Actin cytoskeleton depolymerization with Clostridium spiroforme toxin enhances the secretory activity of rat melanotrophs

1. We measured membrane capacitance (C-m) in cultured rat melanotrophs pretreated with Clostridium spiroforme toxin (CST), which specifically depolymerises cortical filamentous actin (F-actin). Phalloidin staining confirmed that CST treatment depolymerised the F-actin. 2. In control cells, cytosol dialysis with 1 mu M Ca-i(2+) increased C-m by 23 +/- 4% (n = 11) relative to the resting C-m 400 s after the start of patch rupture. In CST-treated cells the increase in C-m was 32 +/- 5% (n = 15), not significantly different from controls. The rate of C-m increase was affected transiently by CST treatment, peaking at 1 min after patch rupture. The maximal rate of C-m increase was 4.27 +/- 0.85 fF s(-1) (n = 12; measured 200 s after the start of patch rupture) in controls and 8.0 +/- 1.35 fF s(-1) (n = 23; measured 75 s after the start of patch rupture) in CST-treated cells (P < 0.01). 3. In control cells cytosol dialysis with 0 mu M Ca-i(2+) decreased C-m by 9 +/- 3% (n = 7), in CST-treated cells C-m increased by 11 +/- 3% (n = 7) relative to resting C-m 400 s after the start of cytosol dialysis. The rate of change in C-m remained constant (controls: -1 to -2 fF s(-1); CST treatment: 1-2 fF s(-1)). 4. Transient and sustained effects of CST treatment on changes in C-m at high or low [Ca2+](i), respectively, suggest a distinct role of cytoskeleton in Ca2+-dependent and Ca2+-independent changes in C-m. Transient enhancement of the rate of C-m by CST is consistent with a barrier role of cytoskeleton in regulated exocytosis. The sustained effect of CST on Ca2+-independent changes in C-m suggests cytoskeletal involvement, in endocytosis.

▶ [EXTRACTED RECORDS]:
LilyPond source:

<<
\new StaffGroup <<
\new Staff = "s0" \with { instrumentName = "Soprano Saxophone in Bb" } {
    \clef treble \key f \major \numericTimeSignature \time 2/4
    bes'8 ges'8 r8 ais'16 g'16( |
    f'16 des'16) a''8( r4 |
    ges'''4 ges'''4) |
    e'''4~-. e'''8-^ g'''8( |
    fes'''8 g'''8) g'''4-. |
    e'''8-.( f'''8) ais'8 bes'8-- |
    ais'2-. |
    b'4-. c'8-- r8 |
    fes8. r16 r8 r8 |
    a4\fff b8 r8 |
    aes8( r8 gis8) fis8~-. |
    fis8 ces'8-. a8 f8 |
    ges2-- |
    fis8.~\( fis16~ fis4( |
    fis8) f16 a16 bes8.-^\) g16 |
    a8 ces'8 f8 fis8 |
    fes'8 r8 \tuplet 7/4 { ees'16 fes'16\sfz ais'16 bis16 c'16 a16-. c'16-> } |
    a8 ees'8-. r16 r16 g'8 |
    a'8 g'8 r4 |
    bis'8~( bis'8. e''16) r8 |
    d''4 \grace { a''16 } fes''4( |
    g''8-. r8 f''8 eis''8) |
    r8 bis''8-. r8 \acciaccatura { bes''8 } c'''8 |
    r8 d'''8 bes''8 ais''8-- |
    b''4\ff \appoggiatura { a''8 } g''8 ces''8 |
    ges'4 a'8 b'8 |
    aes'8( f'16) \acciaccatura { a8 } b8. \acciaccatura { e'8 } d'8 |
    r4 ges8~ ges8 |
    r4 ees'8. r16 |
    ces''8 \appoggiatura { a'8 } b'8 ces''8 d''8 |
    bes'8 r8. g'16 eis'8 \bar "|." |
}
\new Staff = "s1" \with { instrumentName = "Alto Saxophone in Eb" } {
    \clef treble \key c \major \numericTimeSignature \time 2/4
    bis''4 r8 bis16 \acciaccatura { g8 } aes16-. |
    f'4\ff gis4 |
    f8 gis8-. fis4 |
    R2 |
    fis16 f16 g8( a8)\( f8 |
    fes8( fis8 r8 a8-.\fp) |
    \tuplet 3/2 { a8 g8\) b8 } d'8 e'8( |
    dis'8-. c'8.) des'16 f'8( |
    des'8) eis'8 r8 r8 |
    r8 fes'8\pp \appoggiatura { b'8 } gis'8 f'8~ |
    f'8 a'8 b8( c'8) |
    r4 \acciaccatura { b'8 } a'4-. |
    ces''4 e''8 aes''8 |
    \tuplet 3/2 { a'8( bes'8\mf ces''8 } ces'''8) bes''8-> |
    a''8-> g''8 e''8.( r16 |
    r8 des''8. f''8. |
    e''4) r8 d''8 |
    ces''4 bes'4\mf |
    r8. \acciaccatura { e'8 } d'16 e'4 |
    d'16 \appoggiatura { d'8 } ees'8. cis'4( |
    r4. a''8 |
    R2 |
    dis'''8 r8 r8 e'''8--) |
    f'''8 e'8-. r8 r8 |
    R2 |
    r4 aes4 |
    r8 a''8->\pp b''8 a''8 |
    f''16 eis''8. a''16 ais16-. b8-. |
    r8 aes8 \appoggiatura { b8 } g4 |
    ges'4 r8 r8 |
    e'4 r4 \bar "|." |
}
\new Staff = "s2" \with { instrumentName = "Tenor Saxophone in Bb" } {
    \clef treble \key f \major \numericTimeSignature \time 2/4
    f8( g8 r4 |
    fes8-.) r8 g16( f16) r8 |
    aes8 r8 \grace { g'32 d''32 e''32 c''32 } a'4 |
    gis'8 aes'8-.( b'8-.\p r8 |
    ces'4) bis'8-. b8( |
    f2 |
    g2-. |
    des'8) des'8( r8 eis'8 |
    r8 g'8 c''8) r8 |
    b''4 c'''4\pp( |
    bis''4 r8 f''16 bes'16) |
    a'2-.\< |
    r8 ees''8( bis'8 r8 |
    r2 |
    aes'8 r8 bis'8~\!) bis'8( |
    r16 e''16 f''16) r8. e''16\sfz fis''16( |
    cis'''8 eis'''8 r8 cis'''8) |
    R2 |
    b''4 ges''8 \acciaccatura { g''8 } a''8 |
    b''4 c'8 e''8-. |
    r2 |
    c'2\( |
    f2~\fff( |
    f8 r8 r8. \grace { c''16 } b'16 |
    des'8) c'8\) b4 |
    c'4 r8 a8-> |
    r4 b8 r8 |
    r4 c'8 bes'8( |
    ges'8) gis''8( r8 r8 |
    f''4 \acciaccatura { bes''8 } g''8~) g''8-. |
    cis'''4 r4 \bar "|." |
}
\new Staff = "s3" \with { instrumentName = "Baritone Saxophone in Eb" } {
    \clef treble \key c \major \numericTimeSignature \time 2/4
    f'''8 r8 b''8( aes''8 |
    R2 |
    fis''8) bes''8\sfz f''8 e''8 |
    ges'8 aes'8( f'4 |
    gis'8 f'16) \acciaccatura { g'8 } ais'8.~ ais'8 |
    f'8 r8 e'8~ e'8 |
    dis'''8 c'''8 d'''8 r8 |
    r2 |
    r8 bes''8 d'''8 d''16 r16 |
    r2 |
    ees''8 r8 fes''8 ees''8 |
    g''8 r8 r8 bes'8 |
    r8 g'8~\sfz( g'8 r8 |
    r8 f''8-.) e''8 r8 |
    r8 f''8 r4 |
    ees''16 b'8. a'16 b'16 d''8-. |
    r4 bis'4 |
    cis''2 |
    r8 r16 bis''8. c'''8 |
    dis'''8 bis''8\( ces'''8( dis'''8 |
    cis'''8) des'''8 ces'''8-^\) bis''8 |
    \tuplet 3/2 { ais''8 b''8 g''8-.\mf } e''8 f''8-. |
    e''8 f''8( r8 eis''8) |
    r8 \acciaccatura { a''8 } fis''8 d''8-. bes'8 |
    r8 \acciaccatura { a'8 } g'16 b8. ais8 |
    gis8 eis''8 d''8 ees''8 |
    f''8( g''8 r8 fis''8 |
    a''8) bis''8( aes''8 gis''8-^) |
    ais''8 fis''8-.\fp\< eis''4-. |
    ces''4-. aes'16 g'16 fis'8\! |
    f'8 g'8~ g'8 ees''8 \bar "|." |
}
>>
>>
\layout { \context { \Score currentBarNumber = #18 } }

▶ [EXERCISE DETAILS]: List every percentage change in membrane capacitance that the abstract on Clostridium spiroforme toxin reports. For each, give the cell group, the intracellular Ca2+ concentration, and whether capacitance rose or fell.

▶ [WORKED SOLUTION]:
- Control cells, 1 µM Ca2+: increased by 23 ± 4% (n = 11)
- CST-treated cells, 1 µM Ca2+: increased by 32 ± 5% (n = 15)
- Control cells, 0 µM Ca2+: decreased by 9 ± 3% (n = 7)
- CST-treated cells, 0 µM Ca2+: increased by 11 ± 3% (n = 7)